On 2 July 2007, Netanyahu announced that primaries for the leadership of the Likud, would be conducted earlier than expected, citing the need for unity within the Likud and the belief that general elections would take place in 2008. Attila Somfalvi of Ynet stated the move was possibly intended to weaken Silvan Shalom, seen as a potential rival of Netanyahu. on 4 July, Netanyahu announced that the primary was to take place before Rosh Hashanah, which was set to occur on 13 September 2007, Shalom requested that the primary take place after the holiday before announcing on 7 July that he would not seek the leadership of the likud, calling the primary's early scheduling 'Illegitimate'. Moshe Feiglin announced his intention to run on 9 July.

On 10 July, the Likud announced that the primary would take place on 14 August, with a second round scheduled for 21 August if necessary. shortly thereafter, Danny Danon announced his intention to run on 17 July.

== Campaign ==
On 25 July, Feiglin accused Netanyahu of attempting to prevent him from running, claiming that a Netanyahu supporter submitted a petition to the Likud's central elections committee to block his candidacy. the court ultimately upheld Feiglin's right to run.

Danon appealed to Christians and Jews from abroad for funding. in addition, he released advertisements claiming that Netanyahu had shifted to the left, and accusing him of being willing to cede the Golan Heights to Syria. responding to low polling numbers, he stated that he did not intend to win, but rather, "to raise important ideological issues".

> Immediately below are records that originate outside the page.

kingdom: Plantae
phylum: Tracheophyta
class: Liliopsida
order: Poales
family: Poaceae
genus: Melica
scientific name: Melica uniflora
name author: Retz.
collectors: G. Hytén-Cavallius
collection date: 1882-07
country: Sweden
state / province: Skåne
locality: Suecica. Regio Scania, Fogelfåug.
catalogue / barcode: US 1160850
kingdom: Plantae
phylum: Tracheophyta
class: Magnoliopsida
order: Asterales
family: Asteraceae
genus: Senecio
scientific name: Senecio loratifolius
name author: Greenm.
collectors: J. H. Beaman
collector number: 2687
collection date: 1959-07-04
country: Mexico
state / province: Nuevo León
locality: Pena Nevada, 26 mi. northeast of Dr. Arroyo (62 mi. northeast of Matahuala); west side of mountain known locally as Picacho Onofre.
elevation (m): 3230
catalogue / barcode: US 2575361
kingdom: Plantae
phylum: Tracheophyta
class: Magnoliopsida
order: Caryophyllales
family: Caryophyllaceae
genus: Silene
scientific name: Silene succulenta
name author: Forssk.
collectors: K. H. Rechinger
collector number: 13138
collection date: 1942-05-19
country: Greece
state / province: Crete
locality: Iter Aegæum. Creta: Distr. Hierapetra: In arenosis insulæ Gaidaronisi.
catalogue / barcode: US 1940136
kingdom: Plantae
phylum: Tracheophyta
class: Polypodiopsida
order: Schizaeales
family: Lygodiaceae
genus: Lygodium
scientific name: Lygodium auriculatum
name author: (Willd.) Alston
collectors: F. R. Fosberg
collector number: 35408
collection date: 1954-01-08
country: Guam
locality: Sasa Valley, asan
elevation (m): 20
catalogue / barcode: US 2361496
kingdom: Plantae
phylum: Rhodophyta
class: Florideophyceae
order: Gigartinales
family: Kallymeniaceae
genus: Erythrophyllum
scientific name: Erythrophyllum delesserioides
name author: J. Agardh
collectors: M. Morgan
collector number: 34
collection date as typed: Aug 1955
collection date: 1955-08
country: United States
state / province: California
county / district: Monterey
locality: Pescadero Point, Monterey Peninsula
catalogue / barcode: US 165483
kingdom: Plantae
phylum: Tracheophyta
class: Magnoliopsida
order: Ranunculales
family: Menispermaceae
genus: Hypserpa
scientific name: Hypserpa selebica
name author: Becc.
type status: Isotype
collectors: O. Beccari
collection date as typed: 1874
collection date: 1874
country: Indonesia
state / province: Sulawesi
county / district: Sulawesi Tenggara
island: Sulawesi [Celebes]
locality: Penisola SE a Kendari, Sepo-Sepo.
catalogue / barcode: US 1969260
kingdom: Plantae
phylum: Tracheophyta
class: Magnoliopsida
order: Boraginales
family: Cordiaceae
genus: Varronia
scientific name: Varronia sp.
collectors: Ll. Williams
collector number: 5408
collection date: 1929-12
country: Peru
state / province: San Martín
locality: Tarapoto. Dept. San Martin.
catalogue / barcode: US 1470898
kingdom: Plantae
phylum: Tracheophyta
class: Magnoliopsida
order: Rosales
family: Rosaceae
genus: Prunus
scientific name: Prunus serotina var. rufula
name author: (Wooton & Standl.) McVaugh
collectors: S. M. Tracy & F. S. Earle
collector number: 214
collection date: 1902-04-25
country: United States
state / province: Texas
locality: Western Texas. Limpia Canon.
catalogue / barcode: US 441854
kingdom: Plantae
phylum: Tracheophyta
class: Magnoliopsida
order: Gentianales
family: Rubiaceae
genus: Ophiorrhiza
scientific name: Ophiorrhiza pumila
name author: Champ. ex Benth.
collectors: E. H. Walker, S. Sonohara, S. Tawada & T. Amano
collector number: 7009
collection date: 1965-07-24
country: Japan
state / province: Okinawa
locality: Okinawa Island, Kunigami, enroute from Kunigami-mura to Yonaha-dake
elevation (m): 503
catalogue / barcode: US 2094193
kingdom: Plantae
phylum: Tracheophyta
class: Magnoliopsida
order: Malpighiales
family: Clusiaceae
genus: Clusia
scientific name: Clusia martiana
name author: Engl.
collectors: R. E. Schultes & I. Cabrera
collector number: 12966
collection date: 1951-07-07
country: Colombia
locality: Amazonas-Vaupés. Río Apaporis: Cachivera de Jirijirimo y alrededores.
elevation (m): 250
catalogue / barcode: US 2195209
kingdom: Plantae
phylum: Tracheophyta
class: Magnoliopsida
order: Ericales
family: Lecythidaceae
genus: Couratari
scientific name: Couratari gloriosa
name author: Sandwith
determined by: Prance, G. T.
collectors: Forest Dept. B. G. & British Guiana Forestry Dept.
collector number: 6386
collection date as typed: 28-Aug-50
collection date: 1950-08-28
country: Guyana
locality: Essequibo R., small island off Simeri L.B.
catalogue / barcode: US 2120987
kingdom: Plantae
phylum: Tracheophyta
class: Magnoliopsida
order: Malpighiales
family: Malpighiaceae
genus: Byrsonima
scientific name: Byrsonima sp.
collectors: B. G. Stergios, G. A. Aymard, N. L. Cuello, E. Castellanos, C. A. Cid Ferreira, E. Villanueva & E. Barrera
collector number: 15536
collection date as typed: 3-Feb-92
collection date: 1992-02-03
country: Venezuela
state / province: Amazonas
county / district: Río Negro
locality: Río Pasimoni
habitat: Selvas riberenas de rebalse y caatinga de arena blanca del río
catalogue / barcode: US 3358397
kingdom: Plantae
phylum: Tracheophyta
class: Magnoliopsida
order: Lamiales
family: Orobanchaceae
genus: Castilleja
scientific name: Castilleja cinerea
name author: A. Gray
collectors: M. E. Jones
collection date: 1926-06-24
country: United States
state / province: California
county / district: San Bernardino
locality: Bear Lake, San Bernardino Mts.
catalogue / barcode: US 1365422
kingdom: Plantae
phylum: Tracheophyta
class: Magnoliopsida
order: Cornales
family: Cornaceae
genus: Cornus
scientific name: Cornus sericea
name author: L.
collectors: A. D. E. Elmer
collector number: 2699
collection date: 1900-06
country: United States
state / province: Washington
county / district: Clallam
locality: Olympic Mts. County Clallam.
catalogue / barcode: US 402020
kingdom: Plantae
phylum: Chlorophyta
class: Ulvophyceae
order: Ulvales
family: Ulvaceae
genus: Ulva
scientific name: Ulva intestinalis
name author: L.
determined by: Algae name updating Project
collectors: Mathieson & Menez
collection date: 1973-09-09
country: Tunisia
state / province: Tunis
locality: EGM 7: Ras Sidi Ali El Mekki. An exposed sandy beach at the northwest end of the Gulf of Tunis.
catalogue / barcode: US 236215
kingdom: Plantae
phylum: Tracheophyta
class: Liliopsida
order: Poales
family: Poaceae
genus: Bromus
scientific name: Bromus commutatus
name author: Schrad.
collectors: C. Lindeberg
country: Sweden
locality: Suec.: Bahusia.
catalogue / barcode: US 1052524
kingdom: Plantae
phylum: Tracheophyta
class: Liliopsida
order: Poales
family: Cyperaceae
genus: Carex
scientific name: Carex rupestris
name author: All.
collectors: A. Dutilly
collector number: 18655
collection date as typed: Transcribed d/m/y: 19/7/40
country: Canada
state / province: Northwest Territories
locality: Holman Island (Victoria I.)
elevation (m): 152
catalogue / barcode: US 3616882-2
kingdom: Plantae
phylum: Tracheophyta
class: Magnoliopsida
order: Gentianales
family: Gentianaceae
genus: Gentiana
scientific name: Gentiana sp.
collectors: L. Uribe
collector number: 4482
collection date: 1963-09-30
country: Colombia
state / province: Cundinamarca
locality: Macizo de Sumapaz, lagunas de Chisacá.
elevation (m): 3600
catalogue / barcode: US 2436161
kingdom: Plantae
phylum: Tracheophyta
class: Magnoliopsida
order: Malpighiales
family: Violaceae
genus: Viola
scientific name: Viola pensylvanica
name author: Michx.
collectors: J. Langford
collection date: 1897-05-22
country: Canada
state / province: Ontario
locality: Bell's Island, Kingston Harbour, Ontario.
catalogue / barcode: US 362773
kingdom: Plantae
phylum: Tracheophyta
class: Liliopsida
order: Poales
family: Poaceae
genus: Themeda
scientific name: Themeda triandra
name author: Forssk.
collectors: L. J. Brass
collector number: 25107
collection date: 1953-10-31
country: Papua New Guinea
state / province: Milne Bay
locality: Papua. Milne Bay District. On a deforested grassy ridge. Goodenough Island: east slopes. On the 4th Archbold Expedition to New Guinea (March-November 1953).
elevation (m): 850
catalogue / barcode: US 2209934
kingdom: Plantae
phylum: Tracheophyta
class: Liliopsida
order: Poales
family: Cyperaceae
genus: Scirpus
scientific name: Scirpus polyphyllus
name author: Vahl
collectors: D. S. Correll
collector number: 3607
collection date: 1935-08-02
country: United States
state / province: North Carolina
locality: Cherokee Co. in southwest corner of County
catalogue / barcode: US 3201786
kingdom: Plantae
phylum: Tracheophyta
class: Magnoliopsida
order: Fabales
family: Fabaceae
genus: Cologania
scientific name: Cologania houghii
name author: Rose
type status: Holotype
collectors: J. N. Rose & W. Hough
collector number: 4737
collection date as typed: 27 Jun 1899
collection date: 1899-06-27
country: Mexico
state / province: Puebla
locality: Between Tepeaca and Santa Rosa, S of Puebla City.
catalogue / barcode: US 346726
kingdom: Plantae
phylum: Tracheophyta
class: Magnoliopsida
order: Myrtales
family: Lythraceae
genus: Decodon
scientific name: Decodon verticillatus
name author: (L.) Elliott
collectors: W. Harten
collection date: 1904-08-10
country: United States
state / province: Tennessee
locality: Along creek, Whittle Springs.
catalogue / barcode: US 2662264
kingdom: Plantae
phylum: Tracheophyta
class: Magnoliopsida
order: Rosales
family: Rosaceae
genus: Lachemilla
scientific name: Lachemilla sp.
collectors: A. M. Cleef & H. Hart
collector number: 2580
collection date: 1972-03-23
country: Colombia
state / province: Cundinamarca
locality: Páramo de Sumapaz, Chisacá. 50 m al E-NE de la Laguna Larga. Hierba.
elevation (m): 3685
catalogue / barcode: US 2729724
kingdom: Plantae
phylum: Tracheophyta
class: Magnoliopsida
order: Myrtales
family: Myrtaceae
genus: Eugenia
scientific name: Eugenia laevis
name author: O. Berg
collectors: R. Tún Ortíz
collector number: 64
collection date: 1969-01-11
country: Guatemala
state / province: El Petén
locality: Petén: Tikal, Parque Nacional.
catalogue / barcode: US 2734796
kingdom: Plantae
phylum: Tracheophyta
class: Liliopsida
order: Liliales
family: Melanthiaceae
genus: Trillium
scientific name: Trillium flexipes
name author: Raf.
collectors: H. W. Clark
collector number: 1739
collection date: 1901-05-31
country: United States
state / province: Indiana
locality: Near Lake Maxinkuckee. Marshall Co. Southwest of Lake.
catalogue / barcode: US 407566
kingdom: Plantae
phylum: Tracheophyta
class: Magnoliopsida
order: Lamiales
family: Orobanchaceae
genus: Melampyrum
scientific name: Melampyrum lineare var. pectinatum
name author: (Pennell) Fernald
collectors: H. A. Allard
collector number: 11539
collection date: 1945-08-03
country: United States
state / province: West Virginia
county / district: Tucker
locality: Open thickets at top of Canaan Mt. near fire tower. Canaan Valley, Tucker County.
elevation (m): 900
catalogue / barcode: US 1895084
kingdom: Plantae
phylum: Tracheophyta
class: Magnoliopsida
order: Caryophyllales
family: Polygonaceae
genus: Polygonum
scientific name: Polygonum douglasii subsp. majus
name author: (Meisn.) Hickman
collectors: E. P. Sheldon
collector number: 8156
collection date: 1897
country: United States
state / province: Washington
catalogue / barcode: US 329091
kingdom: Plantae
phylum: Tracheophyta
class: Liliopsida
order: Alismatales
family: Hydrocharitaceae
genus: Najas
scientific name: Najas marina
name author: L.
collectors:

Netanyahu's campaign argued that Feiglin was the preferred candidate of Ehud Olmert and Ehud Barak, with his chief of staff at the time, Naftali Bennett, remarking that "Every vote for Feiglin weakens Netanyahu and strengthens the Left". concerned that low turnout would increase Feiglin's vote share, Netanyahu worked to raise turnout, sending 96,000 voicemails to eligible voters and calling on party members to vote.

== Candidates ==
- Benjamin Netanyahu, former Prime Minister of Israel, former Minister of Finance, incumbent leader of the Likud (Note: This section only includes positions held before August 2007)
- Moshe Feiglin, leader of Manhigut Yehudit (Note: This section only includes positions held before August 2007)
- Danny Danon, Chairman of the World Likud Organization (Note: This section only includes positions held before August 2007)

=== Declined to run ===
- Silvan Shalom, Member of the Knesset, former Minister of Finance, former Minister of Foreign Affairs (Note: This section only includes positions held before August 2007)

== Results ==

2007 Likud leadership election
| Party |  | Candidate | Votes | % |
|---|---|---|---|---|
|  | Likud | Benjamin Netanyahu | 27,530 | 72.80% |
|  | Likud | Moshe Feiglin | 8,847 | 23.40% |
|  | Likud | Danny Danon | 1,426 | 3.77% |
| Turnout |  |  | 37,803 | 40% |

== Aftermath ==
Danon and Feiglin both acknowledged defeat. Feiglin stated that he was pleased with the results, while Danon stated that the results served to pressure Netanyahu to preserve right-wing values. Netanyahu went on to lead the Likud during the 2009 elections, which resulted in him forming a government and becoming the prime minister.